Yi Liting added from a longer-term industrial perspective that lentiviral vectors and LNP-based approaches may eventually form a relatively stable division of labor across different indications and application scenarios, akin to small-molecule or antibody drugs. Ultimately, the factors that will determine whether projects can advance to clinical development and commercialization remain those closely aligned with real-world healthcare systems, such as safety, patient adherence, and treatment cost.

 

Overall, capital’s stance on in vivo CAR-T is clear: it is not viewed as a short-term trend, but its potential to drive structural changes in the industry is highly valued.The betting window opened before the technology was finalized., the key lies in engaging with it rhythmically and grasping the core criteria for value judgment.
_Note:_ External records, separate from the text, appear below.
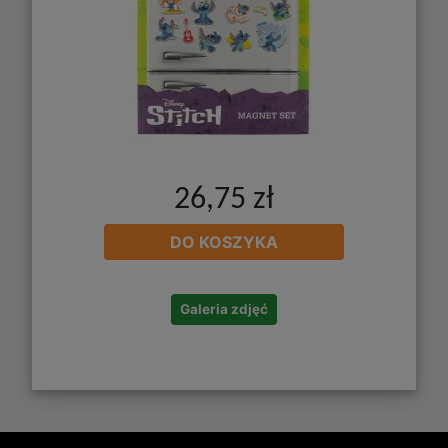
26,75 zł
DO KOSZYKA
Galeria zdjęć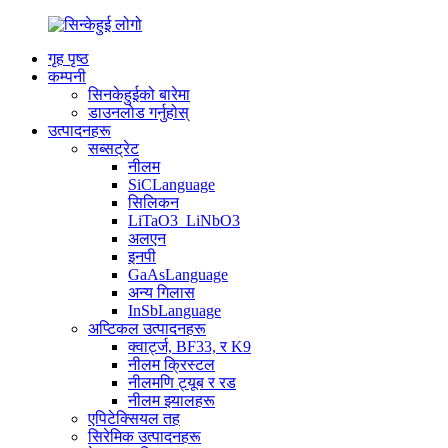
गृह पृष्ठ
कम्पनी
सिनकेहुईको बारेमा
डाउनलोड गर्नुहोस्
उत्पादनहरू
सब्सट्रेट
नीलम
SiCLanguage
सिलिकन
LiTaO3_LiNbO3
अलएन
इनपी
GaAsLanguage
अन्य गिलास
InSbLanguage
अप्टिकल उत्पादनहरू
क्वार्ट्ज, BF33, र K9
नीलम क्रिस्टल
नीलमणि ट्यूब र रड
नीलम झ्यालहरू
एपिटेक्सियल तह
सिरेमिक उत्पादनहरू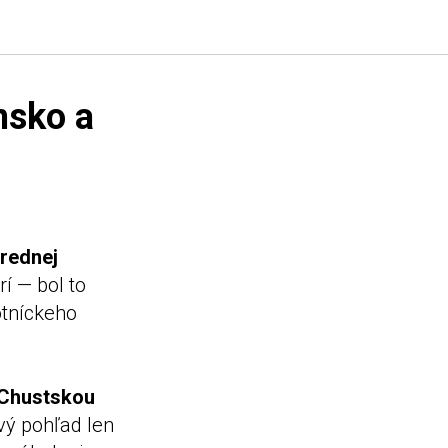
nsko a
trednej
í — bol to
otníckeho
 Chustskou
vý pohľad len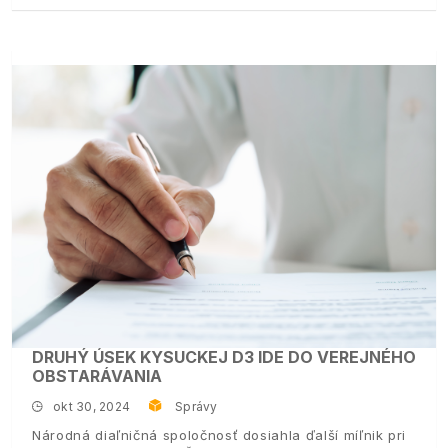
DRUHÝ ÚSEK KYSUCKEJ D3 IDE DO VEREJNÉHO
OBSTARÁVANIA
okt 30, 2024
Správy
Národná diaľničná spoločnosť dosiahla ďalší míľnik pri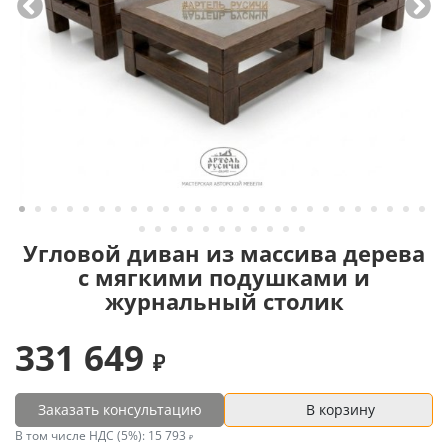
Угловой диван из массива дерева
с мягкими подушками и
журнальный столик
331 649
Заказать консультацию
В корзину
В том числе НДС (5%):
15 793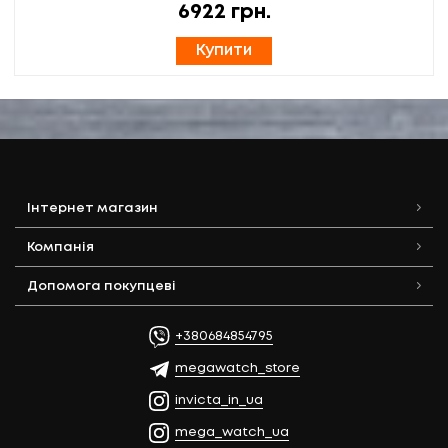
6922
грн.
Купити
Інтернет магазин
Компанія
Допомога покупцеві
+380684854795
megawatch_store
invicta_in_ua
mega_watch_ua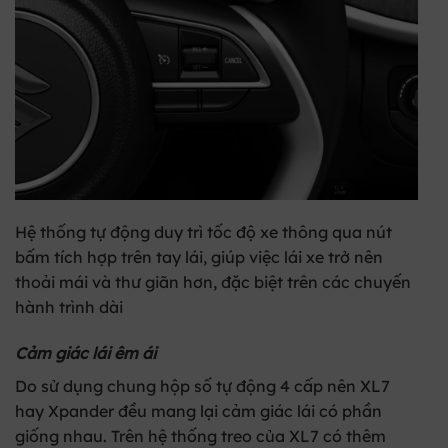
Hệ thống tự động duy trì tốc độ xe thông qua nút
bấm tích hợp trên tay lái, giúp việc lái xe trở nên
thoải mái và thư giãn hơn, đặc biệt trên các chuyến
hành trình dài
Cảm giác lái êm ái
Do sử dụng chung hộp số tự động 4 cấp nên XL7
hay Xpander đều mang lại cảm giác lái có phần
giống nhau. Trên hệ thống treo của XL7 có thêm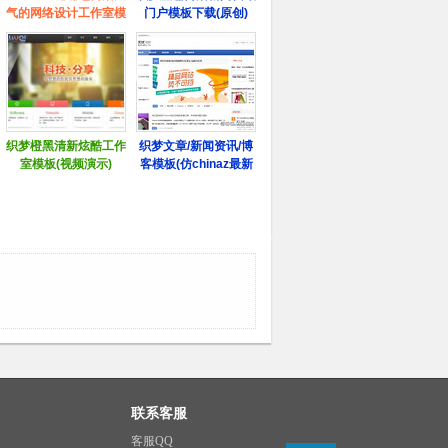
联系客服
客服QQ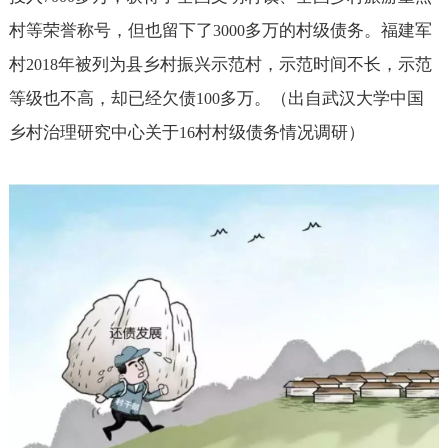
村等荣誉称号，但也留下了
多万的村级债务。福建军
3000
村
年被列为县乡村振兴示范村，示范时间不长，示范
2018
等级也不高，却已经欠债
多万。（出自武汉大学中国
100
乡村治理研究中心关于
村村级债务情况调研）
16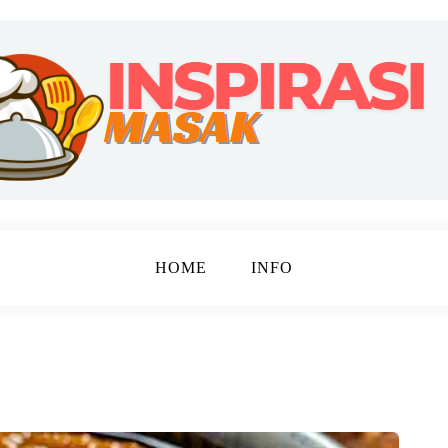
ebahagiaan
 MASAK
HOME
INFO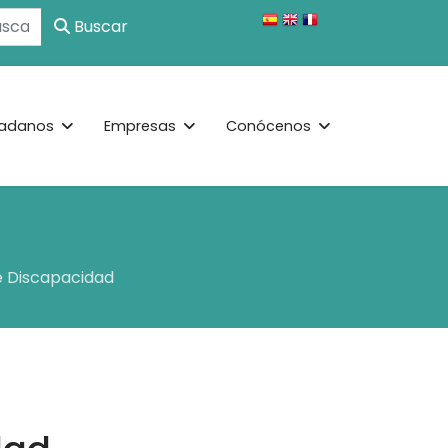
Buscar
adanos
Empresas
Conócenos
e Discapacidad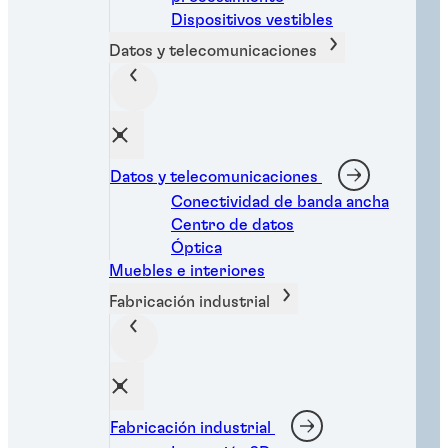
Dispositivos vestibles
Datos y telecomunicaciones
Datos y telecomunicaciones
Conectividad de banda ancha
Centro de datos
Óptica
Muebles e interiores
Fabricación industrial
Soluciones industriales
Fabricación industrial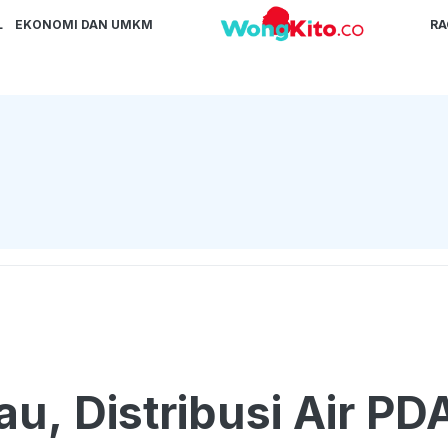
L
EKONOMI DAN UMKM
R
u, Distribusi Air PD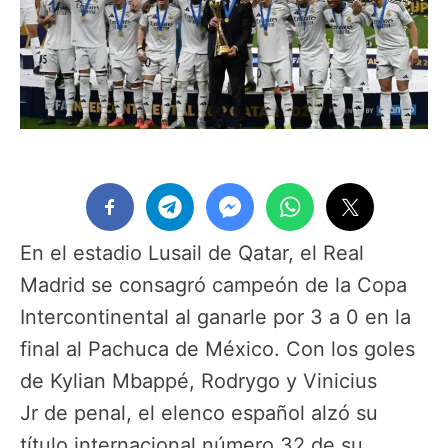
En el estadio Lusail de Qatar, el Real
Madrid se consagró campeón de la Copa
Intercontinental al ganarle por 3 a 0 en la
final al Pachuca de México. Con los goles
de Kylian Mbappé, Rodrygo y Vinicius
Jr de penal, el elenco español alzó su
título internacional número 32 de su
Dual-Track Approach: In Vivo CAR-T Accelerates Clinical Translation


After in-depth discussion, the panelists reached a consensus: in vivo CAR-T is entering a development phase characterized by parallel pathways and a return to rational expectations.Lentiviral vectors and lipid nanoparticles (LNPs) will continue to advance in parallel, with no convergence on a single technology expected in the near term. Over the next two to three years, the industry’s focus will shift from conceptual innovation to the accumulation of clinical data and the refinement of engineering capabilities.

 

From the perspective of technological evolution, the two approaches have distinct focuses and offer complementary advantages. Leveraging a mature industrial chain and well-established durability of expression, lentiviral vectors are making steady progress in indications with high demands for sustained therapeutic efficacy, such as oncology. Meanwhile, the LNP approach, underpinned by its superior safety profile and potential for repeated dosing, is enabling broader exploration in autoimmune diseases. Furthermore, optimizations in foundational technologies, such as circular mRNA, are continuously addressing the limitation of transient expression associated with this platform.

 

On both clinical and commercial fronts, in vivo CAR-T therapy will continue to advance into more complex and challenging territories. Clinically, more projects will transition from exploratory studies to systematic clinical validation, with breakthroughs in complex indications such as solid tumors serving as key metrics for observation. Commercially, if safety and efficacy can be sufficiently demonstrated, its advantages in cost and accessibility will create new possibilities for payment systems; however, this process requires gradual support from clinical data and real-world evidence. The current landscape has completed technical validation. Although a unified pathway has yet to emerge, industry expectations have returned to rationality, with clear directions and well-defined opportunities. The field is now moving from proof-of-concept to a critical phase that tests engineering capabilities, clinical execution, and long-term endurance.

 

Addressing different stakeholders, the panelists offered pragmatic recommendations: enterprises should center their strategies on patient needs and clinical value, select suitable application scenarios based on their technological expertise, prioritize the development of clinical data and CMC (Chemistry, Manufacturing, and Controls) systems, and navigate the challenges of long-cycle R&D through strategic business development (BD) partnerships and financing; investment institutions should ground their decisions in the fundamentals of technology and clinical development timelines, providing long-term support to teams with sustained innovation capabilities, rather than chasing short-term trends.

 

As delivery technologies mature and clinical data continue to emerge, in vivo CAR-T therapy is poised to carve out a distinct niche in the field of cell therapy. This sector, which demands patience, professional judgment, and long-term investment, holds potential value that warrants sustained attention from the industry.